What you return should match the data below exactly, line for line.

■ ■ ■ ■

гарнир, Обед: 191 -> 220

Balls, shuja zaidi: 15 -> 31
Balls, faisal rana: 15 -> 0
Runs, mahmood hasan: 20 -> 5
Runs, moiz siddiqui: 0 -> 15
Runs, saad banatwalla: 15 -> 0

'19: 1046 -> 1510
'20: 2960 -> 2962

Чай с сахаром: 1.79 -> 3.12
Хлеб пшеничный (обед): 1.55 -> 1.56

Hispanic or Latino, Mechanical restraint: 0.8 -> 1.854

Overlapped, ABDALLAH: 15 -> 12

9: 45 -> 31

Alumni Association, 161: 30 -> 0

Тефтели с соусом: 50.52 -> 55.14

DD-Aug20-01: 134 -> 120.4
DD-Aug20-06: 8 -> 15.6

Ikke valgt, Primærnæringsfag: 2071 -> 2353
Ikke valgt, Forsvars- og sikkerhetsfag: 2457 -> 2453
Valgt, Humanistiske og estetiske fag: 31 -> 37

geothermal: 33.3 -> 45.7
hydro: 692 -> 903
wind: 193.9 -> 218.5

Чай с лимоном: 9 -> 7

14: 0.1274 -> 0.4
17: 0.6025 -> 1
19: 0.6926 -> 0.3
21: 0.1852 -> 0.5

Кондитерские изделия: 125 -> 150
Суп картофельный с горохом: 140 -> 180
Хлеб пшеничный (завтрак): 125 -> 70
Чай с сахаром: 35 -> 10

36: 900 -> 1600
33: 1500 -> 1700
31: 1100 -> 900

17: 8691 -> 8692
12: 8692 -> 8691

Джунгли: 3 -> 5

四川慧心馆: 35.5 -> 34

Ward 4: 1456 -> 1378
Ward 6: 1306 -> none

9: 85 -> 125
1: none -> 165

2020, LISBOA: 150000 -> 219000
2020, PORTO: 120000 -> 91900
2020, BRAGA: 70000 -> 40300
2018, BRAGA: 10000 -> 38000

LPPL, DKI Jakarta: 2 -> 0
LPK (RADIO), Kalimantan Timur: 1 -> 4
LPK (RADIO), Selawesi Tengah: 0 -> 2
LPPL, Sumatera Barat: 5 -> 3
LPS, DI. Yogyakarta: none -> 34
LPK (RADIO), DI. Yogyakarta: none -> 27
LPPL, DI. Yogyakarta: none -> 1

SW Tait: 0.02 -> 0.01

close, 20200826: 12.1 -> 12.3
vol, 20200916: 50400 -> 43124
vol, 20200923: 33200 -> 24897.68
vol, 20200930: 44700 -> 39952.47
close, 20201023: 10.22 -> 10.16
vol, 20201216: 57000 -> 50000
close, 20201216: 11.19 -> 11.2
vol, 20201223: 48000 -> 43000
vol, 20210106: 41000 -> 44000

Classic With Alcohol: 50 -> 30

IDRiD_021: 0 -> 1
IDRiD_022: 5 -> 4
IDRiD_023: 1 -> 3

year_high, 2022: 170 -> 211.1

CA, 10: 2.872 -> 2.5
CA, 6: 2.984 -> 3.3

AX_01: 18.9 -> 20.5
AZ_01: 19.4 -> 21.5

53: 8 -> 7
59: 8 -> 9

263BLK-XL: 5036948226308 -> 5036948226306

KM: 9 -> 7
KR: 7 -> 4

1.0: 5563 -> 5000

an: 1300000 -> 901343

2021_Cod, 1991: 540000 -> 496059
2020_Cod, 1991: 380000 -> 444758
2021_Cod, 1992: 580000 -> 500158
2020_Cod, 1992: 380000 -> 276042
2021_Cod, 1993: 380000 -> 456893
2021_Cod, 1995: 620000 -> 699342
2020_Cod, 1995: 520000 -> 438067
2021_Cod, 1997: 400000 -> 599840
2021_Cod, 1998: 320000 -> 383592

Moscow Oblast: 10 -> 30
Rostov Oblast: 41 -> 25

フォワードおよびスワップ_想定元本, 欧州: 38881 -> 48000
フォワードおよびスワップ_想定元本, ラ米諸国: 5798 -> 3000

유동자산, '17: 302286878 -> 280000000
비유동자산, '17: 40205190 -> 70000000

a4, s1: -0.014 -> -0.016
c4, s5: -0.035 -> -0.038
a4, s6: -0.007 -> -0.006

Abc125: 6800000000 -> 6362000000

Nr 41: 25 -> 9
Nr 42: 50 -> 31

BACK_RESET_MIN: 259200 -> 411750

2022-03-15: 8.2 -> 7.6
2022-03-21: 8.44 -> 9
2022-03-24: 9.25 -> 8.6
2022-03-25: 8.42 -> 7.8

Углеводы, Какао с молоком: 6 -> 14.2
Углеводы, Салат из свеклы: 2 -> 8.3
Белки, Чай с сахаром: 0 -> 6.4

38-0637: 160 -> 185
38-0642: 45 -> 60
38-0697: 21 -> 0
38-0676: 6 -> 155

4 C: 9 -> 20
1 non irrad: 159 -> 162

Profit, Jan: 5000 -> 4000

■ ■ ■ ■

- [Exercise answer]:
гарнир, Обед: 191 -> 220

Balls, shuja zaidi: 15 -> 31
Balls, faisal rana: 15 -> 0
Runs, mahmood hasan: 20 -> 5
Runs, moiz siddiqui: 0 -> 15
Runs, saad banatwalla: 15 -> 0

'19: 1046 -> 1510
'20: 2960 -> 2962

Чай с сахаром: 1.79 -> 3.12
Хлеб пшеничный (обед): 1.55 -> 1.56

Hispanic or Latino, Mechanical restraint: 0.8 -> 1.854

Overlapped, ABDALLAH: 15 -> 12

9: 45 -> 31

Alumni Association, 161: 30 -> 0

Тефтели с соусом: 50.52 -> 55.14

DD-Aug20-01: 134 -> 120.4
DD-Aug20-06: 8 -> 15.6

Ikke valgt, Primærnæringsfag: 2071 -> 2353
Ikke valgt, Forsvars- og sikkerhetsfag: 2457 -> 2453
Valgt, Humanistiske og estetiske fag: 31 -> 37

geothermal: 33.3 -> 45.7
hydro: 692 -> 903
wind: 193.9 -> 218.5

Чай с лимоном: 9 -> 7

14: 0.1274 -> 0.4
17: 0.6025 -> 1
19: 0.6926 -> 0.3
21: 0.1852 -> 0.5

Кондитерские изделия: 125 -> 150
Суп картофельный с горохом: 140 -> 180
Хлеб пшеничный (завтрак): 125 -> 70
Чай с сахаром: 35 -> 10

36: 900 -> 1600
33: 1500 -> 1700
31: 1100 -> 900

17: 8691 -> 8692
12: 8692 -> 8691

Джунгли: 3 -> 5

四川慧心馆: 35.5 -> 34

Ward 4: 1456 -> 1378
Ward 6: 1306 -> none

9: 85 -> 125
1: none -> 165

2020, LISBOA: 150000 -> 219000
2020, PORTO: 120000 -> 91900
2020, BRAGA: 70000 -> 40300
2018, BRAGA: 10000 -> 38000

LPPL, DKI Jakarta: 2 -> 0
LPK (RADIO), Kalimantan Timur: 1 -> 4
LPK (RADIO), Selawesi Tengah: 0 -> 2
LPPL, Sumatera Barat: 5 -> 3
LPS, DI. Yogyakarta: none -> 34
LPK (RADIO), DI. Yogyakarta: none -> 27
LPPL, DI. Yogyakarta: none -> 1

SW Tait: 0.02 -> 0.01

close, 20200826: 12.1 -> 12.3
vol, 20200916: 50400 -> 43124
vol, 20200923: 33200 -> 24897.68
vol, 20200930: 44700 -> 39952.47
close, 20201023: 10.22 -> 10.16
vol, 20201216: 57000 -> 50000
close, 20201216: 11.19 -> 11.2
vol, 20201223: 48000 -> 43000
vol, 20210106: 41000 -> 44000

Classic With Alcohol: 50 -> 30

IDRiD_021: 0 -> 1
IDRiD_022: 5 -> 4
IDRiD_023: 1 -> 3

year_high, 2022: 170 -> 211.1

CA, 10: 2.872 -> 2.5
CA, 6: 2.984 -> 3.3

AX_01: 18.9 -> 20.5
AZ_01: 19.4 -> 21.5

53: 8 -> 7
59: 8 -> 9

263BLK-XL: 5036948226308 -> 5036948226306

KM: 9 -> 7
KR: 7 -> 4

1.0: 5563 -> 5000

an: 1300000 -> 901343

2021_Cod, 1991: 540000 -> 496059
2020_Cod, 1991: 380000 -> 444758
2021_Cod, 1992: 580000 -> 500158
2020_Cod, 1992: 380000 -> 276042
2021_Cod, 1993: 380000 -> 456893
2021_Cod, 1995: 620000 -> 699342
2020_Cod, 1995: 520000 -> 438067
2021_Cod, 1997: 400000 -> 599840
2021_Cod, 1998: 320000 -> 383592

Moscow Oblast: 10 -> 30
Rostov Oblast: 41 -> 25

フォワードおよびスワップ_想定元本, 欧州: 38881 -> 48000
フォワードおよびスワップ_想定元本, ラ米諸国: 5798 -> 3000

유동자산, '17: 302286878 -> 280000000
비유동자산, '17: 40205190 -> 70000000

a4, s1: -0.014 -> -0.016
c4, s5: -0.035 -> -0.038
a4, s6: -0.007 -> -0.006

Abc125: 6800000000 -> 6362000000

Nr 41: 25 -> 9
Nr 42: 50 -> 31

BACK_RESET_MIN: 259200 -> 411750

2022-03-15: 8.2 -> 7.6
2022-03-21: 8.44 -> 9
2022-03-24: 9.25 -> 8.6
2022-03-25: 8.42 -> 7.8

Углеводы, Какао с молоком: 6 -> 14.2
Углеводы, Салат из свеклы: 2 -> 8.3
Белки, Чай с сахаром: 0 -> 6.4

38-0637: 160 -> 185
38-0642: 45 -> 60
38-0697: 21 -> 0
38-0676: 6 -> 155

4 C: 9 -> 20
1 non irrad: 159 -> 162

Profit, Jan: 5000 -> 4000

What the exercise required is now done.